**Instrucciones**
A. Cambia, por favor, "sorprende" por "asombra" y reescribe el tramo del artículo de opinión sobre Ucrania que va desde "Era esperable que" hasta "organizaciones de oposición.".
B. Prolonga el artículo de opinión sobre Ucrania a partir de su última frase.

**Texto de origen**
++++++++

El terrible dilema de Ucrania, la tragedia de Gaza y los valores de las democracias

OPINIÓN

Concentración en María Pita contra la guerra de Ucrania y escenificación del ataque estación de tren Kramatorsk
Concentración en María Pita contra la guerra de Ucrania y escenificación del ataque estación de tren Kramatorsk EDUARDO PEREZ

13 dic 2023 . Actualizado a las 05:00 h.

Ucrania comienza a dar señales de agotamiento. Pronto se cumplirán dos años de la fracasada invasión rusa que provocó el inicio de la guerra. Los muertos y los heridos se cuentan por decenas de miles, la cifra real tardará en conocerse, pero sin duda será muy elevada; millones de ucranianos continúan en el exilio, otros son desplazados internos; infraestructura, barrios residenciales, pueblos enteros han sido destruidos. Las penurias que provoca la guerra se agravan con la llegada de un nuevo invierno y el fracaso de una ofensiva en la que se habían puesto demasiadas esperanzas conduce al abatimiento. Una guerra larga siempre desmoraliza, pero lo peor es que se prolongue sin perspectivas de victoria y, hoy, Ucrania las ha perdido.

Era esperable que con el paso del tiempo surgiesen divisiones entre los aliados, aunque sorprende la mezquindad de la derecha polaca, cuando el suyo es un país que tiene razones sobradas para temer a Rusia, no tanto la de Orbán, que se exhibió desde el principio. El cambio de gobierno en Polonia tendrá efectos positivos, pero Budapest se afianza como el caballo de Troya de Putin en la UE. Llama la atención que no se manifieste en Hungría el descontento popular por la inflación, muy elevada, aunque haya bajado con respecto al pasado año, y la crisis económica, con tipos de interés en el 13%. El populismo prorruso no parece muy eficaz en la gestión, pero quizá lo sean su control de la prensa y la represión contra las organizaciones de oposición.

++++++++

Entradas de datos extraídas
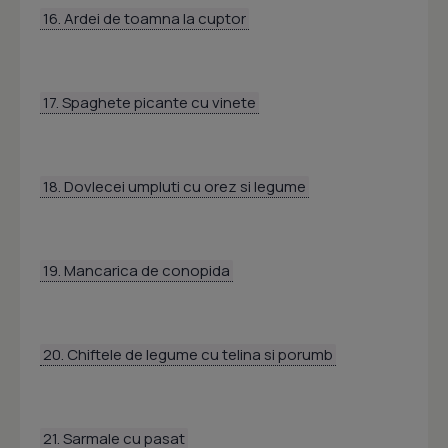
16. Ardei de toamna la cuptor
17. Spaghete picante cu vinete
18. Dovlecei umpluti cu orez si legume
19. Mancarica de conopida
20. Chiftele de legume cu telina si porumb
21. Sarmale cu pasat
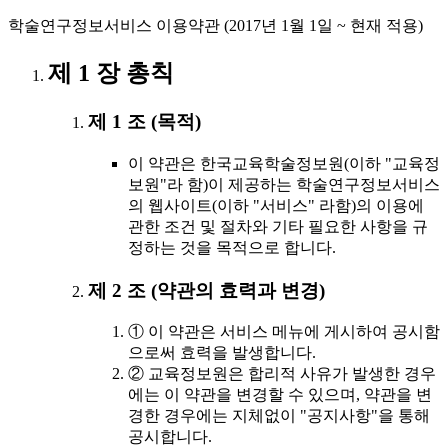
학술연구정보서비스 이용약관 (2017년 1월 1일 ~ 현재 적용)
제 1 장 총칙
제 1 조 (목적)
이 약관은 한국교육학술정보원(이하 "교육정
보원"라 함)이 제공하는 학술연구정보서비스
의 웹사이트(이하 "서비스" 라함)의 이용에
관한 조건 및 절차와 기타 필요한 사항을 규
정하는 것을 목적으로 합니다.
제 2 조 (약관의 효력과 변경)
① 이 약관은 서비스 메뉴에 게시하여 공시함
으로써 효력을 발생합니다.
② 교육정보원은 합리적 사유가 발생한 경우
에는 이 약관을 변경할 수 있으며, 약관을 변
경한 경우에는 지체없이 "공지사항"을 통해
공시합니다.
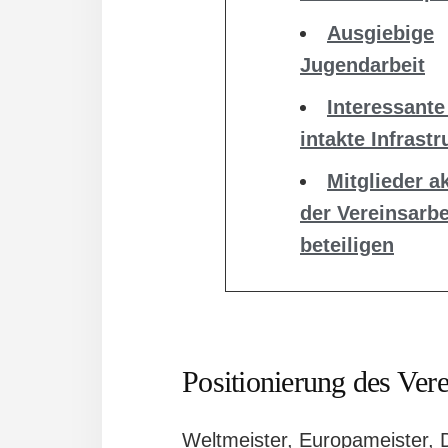
Ausgiebige
Jugendarbeit
Interessante
intakte Infrastr
Mitglieder a
der Vereinsarbe
beteiligen
Positionierung des Vere
Weltmeister, Europameister, 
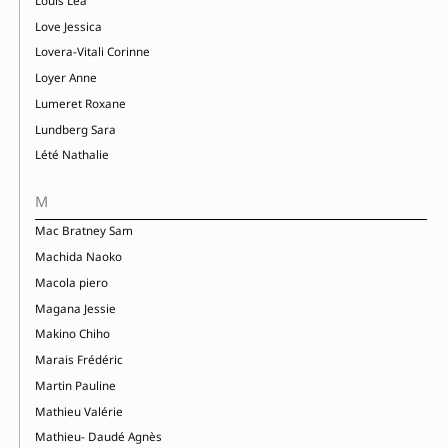
Louis Léa
Love Jessica
Lovera-Vitali Corinne
Loyer Anne
Lumeret Roxane
Lundberg Sara
Lété Nathalie
M
Mac Bratney Sam
Machida Naoko
Macola piero
Magana Jessie
Makino Chiho
Marais Frédéric
Martin Pauline
Mathieu Valérie
Mathieu- Daudé Agnès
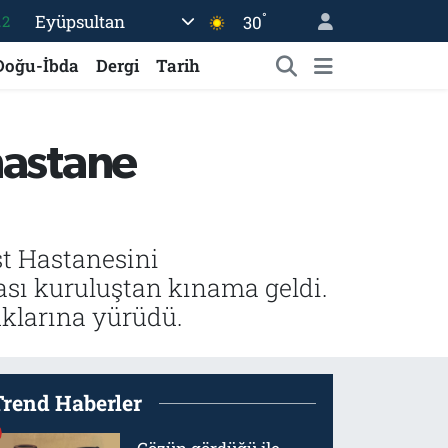
°
Eyüpsultan
30
17
27
Doğu-İbda
Dergi
Tarih
35
12
hastane
19
st Hastanesini
rası kuruluştan kınama geldi.
uklarına yürüdü.
Trend Haberler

++++++++

**Respuestas esperadas**
A.
Era esperable que con el paso del tiempo surgiesen divisiones entre los aliados, aunque asombra la mezquindad de la derecha polaca, cuando el suyo es un país que tiene razones sobradas para temer a Rusia, no tanto la de Orbán, que se exhibió desde el principio. El cambio de gobierno en Polonia tendrá efectos positivos, pero Budapest se afianza como el caballo de Troya de Putin en la UE. Llama la atención que no se manifieste en Hungría el descontento popular por la inflación, muy elevada, aunque haya bajado con respecto al pasado año, y la crisis económica, con tipos de interés en el 13%. El populismo prorruso no parece muy eficaz en la gestión, pero quizá lo sean su control de la prensa y la represión contra las organizaciones de oposición.

B.
En el resto de los países de la Unión solo la irrelevante Eslovaquia parece acercarse a la postura húngara, pero el crecimiento de los partidos de ultraderecha, los problemas económicos de Alemania y las dificultades que van a tener todos para reducir la deuda y el déficit permiten presagiar que la ayuda a Ucrania no se incrementará o incluso podría disminuir. En cambio, aumentarán las opiniones favorables a la búsqueda de un alto el fuego y la apertura de negociaciones de paz.

La brecha ya se ha abierto en EEUU, el país decisivo. Incluso aunque la administración de Biden logre desbloquear total o parcialmente en el Congreso las partidas destinadas a Ucrania, la incertidumbre sobre las próximas elecciones pesará sobre la moral de los ucranianos.

Han trascendido a la opinión pública las discrepancias entre el realismo del general Valeri Zaluzhni, comandante en jefe de las fuerzas armadas, y el optimismo del presidente Zelenski, también el creciente cansancio de los soldados que llevan demasiado tiempo en el frente, el aumento del rechazo al reclutamiento y el desaliento de la población ante las penurias. Rusia supera los 140 millones de habitantes, Ucrania no llega ahora a 40. El ejército ruso se mostró ineficaz en 2022, pero la capacidad de movilización que tiene el país es muchísimo mayor y sus recursos naturales y su industria son suficientes para permitirle la compra y producción de armas. Una guerra de desgaste afectará mucho más al país pequeño, dependiente de la ayuda externa.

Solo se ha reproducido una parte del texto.